Pay attention to behaviour, feelings, emotions, mentality, ways that they speak.
You could be in the school yard, at work, in class, at the movies, out for lunch, playing sport, you could be anywhere at anytime, and these signs may arise, and if they do, act upon it, even if you’re just there for an individual and listening to anything that they need to share, more often than not, an individual will be so grateful that someone is providing a shoulder to cry on and a pair of ears to listen.
It is so, so, so important that we be there for the people around us, you may be that person that makes all the difference for them.
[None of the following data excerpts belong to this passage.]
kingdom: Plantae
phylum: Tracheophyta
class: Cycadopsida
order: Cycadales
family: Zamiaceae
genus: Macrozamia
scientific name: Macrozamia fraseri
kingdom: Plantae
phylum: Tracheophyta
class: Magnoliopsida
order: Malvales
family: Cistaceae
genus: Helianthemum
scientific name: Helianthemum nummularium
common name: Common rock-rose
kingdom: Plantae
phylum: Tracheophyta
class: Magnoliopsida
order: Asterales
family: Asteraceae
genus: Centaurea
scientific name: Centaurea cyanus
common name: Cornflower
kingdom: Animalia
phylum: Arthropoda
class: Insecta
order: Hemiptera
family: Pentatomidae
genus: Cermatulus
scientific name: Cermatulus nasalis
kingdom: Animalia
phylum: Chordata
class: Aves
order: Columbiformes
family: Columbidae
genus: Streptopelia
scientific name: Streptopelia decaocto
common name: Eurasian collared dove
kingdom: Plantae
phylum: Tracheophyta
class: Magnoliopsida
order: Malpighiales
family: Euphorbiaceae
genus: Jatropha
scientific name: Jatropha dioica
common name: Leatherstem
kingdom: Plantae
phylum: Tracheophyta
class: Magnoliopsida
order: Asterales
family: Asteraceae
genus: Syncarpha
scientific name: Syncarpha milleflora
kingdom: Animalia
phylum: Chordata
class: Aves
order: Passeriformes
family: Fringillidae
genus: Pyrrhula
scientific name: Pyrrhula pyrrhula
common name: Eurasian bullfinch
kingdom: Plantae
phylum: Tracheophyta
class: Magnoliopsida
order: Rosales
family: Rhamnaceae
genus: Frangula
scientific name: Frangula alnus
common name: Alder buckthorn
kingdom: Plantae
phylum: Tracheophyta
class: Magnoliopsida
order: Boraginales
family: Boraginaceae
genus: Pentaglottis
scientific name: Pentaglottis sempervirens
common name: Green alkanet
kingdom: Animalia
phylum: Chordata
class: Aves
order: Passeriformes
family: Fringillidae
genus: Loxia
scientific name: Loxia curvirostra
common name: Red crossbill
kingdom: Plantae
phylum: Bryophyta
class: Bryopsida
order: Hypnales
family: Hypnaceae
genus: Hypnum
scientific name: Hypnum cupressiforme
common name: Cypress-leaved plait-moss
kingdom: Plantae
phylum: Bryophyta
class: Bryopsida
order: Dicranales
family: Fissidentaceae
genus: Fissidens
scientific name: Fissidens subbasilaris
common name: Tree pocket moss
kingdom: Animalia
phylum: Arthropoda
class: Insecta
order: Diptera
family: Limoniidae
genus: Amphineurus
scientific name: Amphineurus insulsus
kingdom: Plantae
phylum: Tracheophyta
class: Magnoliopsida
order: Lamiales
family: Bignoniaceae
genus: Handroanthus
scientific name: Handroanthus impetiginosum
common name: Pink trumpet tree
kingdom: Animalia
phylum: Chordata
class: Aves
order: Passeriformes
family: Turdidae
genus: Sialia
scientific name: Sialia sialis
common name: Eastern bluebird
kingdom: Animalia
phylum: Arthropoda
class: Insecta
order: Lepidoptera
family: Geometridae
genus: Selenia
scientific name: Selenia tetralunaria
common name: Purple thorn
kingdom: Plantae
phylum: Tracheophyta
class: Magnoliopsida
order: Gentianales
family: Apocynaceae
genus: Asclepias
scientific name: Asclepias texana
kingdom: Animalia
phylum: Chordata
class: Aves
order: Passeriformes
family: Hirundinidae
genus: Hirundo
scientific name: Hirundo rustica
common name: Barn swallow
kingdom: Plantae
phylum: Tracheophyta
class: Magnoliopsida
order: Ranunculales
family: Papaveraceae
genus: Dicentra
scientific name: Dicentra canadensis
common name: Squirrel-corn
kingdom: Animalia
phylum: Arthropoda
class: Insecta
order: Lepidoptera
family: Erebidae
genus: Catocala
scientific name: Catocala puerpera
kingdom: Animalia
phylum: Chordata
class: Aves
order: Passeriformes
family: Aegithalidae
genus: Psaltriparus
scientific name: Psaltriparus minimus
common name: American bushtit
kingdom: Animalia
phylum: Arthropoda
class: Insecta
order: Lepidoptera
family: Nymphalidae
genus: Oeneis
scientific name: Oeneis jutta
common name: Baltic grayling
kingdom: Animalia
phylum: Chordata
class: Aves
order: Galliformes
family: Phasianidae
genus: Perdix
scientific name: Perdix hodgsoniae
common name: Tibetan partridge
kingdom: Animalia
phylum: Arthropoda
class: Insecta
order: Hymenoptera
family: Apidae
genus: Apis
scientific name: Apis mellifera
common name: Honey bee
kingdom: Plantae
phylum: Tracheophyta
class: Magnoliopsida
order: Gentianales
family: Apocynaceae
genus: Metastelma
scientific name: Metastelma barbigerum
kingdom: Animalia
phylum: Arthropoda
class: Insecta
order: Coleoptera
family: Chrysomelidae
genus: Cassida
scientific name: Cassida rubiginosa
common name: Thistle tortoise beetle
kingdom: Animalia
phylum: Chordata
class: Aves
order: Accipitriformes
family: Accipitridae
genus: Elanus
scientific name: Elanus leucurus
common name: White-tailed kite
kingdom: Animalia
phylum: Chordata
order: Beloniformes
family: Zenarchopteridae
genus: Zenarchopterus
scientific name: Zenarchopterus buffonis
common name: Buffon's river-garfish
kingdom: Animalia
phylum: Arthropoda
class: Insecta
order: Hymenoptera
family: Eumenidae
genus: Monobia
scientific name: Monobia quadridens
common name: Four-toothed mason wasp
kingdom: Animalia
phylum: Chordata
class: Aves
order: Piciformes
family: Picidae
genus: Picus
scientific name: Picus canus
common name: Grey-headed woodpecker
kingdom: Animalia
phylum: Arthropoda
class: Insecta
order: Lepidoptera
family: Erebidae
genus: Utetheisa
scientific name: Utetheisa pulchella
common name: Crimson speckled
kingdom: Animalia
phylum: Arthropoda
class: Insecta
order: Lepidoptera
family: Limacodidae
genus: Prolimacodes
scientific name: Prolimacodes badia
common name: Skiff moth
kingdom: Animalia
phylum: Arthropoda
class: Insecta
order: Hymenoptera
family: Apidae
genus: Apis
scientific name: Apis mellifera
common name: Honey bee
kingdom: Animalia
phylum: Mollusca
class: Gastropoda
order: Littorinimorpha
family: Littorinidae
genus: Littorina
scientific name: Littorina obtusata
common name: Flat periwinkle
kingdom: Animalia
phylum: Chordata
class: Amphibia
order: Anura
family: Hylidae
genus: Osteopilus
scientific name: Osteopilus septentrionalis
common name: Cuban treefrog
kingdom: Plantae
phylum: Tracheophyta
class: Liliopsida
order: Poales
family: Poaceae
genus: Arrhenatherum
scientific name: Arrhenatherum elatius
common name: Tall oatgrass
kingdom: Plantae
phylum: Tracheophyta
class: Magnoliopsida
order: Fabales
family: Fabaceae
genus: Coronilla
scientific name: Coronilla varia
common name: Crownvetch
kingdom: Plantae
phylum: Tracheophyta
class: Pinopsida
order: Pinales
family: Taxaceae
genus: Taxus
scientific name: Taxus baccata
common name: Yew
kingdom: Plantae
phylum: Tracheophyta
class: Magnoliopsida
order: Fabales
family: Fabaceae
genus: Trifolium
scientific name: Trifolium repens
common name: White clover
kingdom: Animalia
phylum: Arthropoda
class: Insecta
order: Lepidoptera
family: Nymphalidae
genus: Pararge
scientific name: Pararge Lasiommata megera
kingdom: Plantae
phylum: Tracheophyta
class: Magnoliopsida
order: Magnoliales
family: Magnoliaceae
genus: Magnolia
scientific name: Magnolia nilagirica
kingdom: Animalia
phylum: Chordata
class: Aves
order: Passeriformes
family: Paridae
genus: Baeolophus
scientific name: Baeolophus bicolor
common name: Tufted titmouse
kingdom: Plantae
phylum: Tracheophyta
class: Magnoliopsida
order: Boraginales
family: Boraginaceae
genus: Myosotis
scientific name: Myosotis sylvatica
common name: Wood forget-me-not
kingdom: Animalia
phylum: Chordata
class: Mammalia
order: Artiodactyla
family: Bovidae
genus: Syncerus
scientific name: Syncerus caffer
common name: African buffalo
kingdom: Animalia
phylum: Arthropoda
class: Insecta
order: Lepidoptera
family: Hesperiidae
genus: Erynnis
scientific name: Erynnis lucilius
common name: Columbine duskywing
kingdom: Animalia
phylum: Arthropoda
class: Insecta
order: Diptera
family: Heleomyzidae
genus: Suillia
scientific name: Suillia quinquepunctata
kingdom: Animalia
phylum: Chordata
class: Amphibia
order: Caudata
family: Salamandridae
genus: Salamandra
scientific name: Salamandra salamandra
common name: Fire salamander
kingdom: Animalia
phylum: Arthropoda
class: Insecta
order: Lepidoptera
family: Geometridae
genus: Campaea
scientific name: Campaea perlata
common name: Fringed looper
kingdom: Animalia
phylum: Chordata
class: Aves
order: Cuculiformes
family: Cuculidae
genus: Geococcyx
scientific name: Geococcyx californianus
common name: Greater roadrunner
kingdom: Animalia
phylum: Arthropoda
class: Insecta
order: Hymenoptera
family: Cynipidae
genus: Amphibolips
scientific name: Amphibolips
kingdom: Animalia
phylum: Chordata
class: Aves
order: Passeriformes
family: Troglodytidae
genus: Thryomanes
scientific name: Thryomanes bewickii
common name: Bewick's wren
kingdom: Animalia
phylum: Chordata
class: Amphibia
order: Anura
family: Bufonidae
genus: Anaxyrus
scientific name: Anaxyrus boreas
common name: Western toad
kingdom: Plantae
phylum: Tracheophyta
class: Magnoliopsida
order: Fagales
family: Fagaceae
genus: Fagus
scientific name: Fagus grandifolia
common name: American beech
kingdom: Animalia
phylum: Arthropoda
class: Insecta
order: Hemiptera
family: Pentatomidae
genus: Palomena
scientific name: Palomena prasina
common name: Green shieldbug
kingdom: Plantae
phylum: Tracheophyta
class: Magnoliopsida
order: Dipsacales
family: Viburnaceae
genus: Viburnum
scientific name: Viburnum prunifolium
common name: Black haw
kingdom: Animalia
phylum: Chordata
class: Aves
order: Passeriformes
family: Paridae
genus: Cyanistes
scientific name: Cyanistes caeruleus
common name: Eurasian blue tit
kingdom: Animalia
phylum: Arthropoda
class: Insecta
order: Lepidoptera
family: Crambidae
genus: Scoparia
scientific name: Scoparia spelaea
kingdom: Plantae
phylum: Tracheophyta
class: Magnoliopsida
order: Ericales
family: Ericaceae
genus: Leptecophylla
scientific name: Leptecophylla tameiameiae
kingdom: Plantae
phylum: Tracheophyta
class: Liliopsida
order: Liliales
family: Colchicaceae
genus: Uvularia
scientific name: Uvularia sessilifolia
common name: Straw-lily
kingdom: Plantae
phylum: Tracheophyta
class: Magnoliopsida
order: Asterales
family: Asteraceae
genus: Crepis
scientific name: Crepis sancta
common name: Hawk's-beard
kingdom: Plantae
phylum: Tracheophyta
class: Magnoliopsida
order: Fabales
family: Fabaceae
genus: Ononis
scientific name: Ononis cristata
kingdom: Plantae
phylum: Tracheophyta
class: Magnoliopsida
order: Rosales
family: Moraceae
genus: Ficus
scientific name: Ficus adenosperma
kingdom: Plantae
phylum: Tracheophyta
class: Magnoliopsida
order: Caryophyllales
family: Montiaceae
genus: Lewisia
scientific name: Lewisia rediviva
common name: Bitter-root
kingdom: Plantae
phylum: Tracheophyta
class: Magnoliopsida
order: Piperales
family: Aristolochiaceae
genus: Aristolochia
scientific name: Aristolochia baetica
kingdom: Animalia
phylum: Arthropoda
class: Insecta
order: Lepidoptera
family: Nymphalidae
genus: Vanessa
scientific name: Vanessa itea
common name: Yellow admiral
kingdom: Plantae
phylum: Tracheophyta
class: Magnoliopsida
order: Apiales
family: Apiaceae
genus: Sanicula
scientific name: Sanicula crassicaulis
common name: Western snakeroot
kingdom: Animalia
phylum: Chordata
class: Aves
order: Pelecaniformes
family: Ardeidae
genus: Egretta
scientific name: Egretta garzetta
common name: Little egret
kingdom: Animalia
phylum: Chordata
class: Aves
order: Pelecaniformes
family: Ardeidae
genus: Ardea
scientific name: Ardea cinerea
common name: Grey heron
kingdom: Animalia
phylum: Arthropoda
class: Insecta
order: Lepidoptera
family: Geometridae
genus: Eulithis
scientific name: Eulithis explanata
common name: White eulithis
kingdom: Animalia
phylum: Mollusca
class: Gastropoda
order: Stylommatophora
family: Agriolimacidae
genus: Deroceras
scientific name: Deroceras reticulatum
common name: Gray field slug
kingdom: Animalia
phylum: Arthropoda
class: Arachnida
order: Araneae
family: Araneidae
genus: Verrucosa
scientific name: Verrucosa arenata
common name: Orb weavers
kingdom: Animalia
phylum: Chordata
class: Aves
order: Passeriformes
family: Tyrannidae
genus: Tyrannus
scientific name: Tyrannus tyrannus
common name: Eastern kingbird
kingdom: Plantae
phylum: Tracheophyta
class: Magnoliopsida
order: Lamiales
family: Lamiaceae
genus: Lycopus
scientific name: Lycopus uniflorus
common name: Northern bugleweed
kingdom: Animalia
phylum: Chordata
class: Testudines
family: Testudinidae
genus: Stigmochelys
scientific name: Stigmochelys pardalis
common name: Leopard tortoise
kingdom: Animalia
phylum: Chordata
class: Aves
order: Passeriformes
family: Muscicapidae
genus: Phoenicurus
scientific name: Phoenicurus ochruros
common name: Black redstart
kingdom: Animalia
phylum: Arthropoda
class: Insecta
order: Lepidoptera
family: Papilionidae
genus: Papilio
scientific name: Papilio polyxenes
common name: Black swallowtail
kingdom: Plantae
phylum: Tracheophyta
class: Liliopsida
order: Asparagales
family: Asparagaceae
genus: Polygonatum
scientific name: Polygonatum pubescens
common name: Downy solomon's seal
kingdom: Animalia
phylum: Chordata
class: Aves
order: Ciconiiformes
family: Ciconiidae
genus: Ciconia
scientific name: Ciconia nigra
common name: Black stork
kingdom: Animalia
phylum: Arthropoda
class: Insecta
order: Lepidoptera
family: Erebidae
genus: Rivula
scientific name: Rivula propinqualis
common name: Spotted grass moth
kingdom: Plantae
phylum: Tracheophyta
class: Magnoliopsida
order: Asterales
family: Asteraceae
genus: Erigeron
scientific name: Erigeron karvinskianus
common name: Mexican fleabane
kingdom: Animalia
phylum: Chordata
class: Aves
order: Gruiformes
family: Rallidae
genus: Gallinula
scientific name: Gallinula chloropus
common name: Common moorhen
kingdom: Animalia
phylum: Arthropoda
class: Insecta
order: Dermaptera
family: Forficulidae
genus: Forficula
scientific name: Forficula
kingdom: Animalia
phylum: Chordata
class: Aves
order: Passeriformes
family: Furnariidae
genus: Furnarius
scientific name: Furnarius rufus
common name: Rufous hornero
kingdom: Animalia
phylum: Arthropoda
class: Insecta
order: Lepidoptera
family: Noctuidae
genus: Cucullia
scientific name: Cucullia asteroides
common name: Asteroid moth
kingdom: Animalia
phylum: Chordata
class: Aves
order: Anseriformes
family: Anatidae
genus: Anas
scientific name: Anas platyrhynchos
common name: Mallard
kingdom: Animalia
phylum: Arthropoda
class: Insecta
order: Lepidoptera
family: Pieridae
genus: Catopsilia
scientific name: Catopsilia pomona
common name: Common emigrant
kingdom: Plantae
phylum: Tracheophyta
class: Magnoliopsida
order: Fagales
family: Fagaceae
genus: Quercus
If you or someone you know needs a chat, never hesitate to call:
- Lifeline: 13 11 14
- Suicide Prevention and Crisis Hotline: 1800 273 8255
- There are many services available if you are in need of someone to talk to and you feel as though you have no one around to talk to
- There are many services available if it’s your friend or family member or co-worker who feels as though they cannot open up to you, but maybe to someone who is a stranger
Regardless of our age, we need to rally together to create a better culture around mental health, we all deserve to be happy, we all deserve to be heard, we all deserve to be acknowledged and loved and – most importantly – we all deserve to live a quality life filled with happiness, joy, excitement and amazing experiences.
I hope this was helpful to some today.